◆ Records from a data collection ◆
────────────────────────────────────────

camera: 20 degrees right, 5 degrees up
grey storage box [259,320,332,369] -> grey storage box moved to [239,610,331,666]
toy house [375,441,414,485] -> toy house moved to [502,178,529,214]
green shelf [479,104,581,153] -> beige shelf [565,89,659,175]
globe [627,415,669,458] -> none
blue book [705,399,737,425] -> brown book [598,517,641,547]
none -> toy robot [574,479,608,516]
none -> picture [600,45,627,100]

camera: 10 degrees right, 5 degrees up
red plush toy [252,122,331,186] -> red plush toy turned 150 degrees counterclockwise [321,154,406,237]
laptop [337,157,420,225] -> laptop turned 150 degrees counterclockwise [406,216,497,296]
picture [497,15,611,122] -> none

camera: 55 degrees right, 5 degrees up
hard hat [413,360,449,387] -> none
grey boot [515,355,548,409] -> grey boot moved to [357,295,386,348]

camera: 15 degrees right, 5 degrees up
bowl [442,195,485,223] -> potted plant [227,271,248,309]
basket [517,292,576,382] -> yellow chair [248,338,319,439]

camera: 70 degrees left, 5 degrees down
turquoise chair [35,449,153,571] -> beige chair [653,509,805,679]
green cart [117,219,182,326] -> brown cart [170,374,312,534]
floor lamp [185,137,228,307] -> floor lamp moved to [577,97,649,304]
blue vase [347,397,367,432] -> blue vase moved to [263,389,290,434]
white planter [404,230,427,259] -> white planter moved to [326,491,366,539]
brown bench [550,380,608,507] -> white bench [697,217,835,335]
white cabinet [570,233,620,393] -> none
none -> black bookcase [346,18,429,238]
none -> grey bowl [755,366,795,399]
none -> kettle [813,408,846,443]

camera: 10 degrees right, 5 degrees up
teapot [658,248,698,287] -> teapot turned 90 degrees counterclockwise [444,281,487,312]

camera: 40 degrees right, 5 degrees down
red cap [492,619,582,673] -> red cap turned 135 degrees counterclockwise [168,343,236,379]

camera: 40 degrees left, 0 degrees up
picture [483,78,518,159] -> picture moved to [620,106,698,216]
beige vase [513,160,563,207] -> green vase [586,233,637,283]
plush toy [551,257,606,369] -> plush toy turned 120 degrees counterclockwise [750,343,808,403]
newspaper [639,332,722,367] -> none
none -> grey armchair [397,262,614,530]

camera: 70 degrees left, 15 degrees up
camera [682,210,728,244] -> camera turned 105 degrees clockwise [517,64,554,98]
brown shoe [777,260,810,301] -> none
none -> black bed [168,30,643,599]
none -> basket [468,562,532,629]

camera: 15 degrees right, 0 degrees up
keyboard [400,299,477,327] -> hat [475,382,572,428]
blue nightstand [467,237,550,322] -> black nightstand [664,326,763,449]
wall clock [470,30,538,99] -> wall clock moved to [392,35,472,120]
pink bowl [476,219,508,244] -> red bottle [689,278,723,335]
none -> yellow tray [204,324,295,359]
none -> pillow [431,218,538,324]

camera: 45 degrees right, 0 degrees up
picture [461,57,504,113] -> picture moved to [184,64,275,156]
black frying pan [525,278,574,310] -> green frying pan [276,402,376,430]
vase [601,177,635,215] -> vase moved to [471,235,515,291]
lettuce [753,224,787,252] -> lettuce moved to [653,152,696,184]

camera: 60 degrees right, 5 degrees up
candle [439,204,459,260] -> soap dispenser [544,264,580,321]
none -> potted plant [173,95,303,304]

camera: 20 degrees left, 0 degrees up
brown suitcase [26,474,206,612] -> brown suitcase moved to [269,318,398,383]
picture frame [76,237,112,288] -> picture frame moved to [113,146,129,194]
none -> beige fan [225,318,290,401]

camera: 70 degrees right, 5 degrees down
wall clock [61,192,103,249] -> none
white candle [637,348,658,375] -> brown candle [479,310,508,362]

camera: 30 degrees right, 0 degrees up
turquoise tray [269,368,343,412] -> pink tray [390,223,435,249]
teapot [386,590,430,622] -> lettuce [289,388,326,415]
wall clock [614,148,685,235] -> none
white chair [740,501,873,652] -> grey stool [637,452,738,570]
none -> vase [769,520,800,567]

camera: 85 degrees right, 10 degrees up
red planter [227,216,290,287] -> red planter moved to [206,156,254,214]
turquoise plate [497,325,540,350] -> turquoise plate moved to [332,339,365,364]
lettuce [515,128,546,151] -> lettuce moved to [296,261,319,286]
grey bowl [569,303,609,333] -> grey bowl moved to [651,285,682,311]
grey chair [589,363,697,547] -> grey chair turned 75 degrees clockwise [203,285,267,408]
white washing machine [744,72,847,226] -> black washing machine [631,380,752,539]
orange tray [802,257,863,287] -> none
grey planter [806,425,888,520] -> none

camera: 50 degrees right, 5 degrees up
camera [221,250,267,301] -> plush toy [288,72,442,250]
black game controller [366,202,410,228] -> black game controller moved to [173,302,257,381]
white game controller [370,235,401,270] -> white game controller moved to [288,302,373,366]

────────────────────────────────────────

◆ TRY IT ◆
Only the lines from the one with "camera [221,250,267,301] ->" through the final line above belong in the answer, each reproduced word for word.

◆ WRITTEN ANSWER ◆
camera [221,250,267,301] -> plush toy [288,72,442,250]
black game controller [366,202,410,228] -> black game controller moved to [173,302,257,381]
white game controller [370,235,401,270] -> white game controller moved to [288,302,373,366]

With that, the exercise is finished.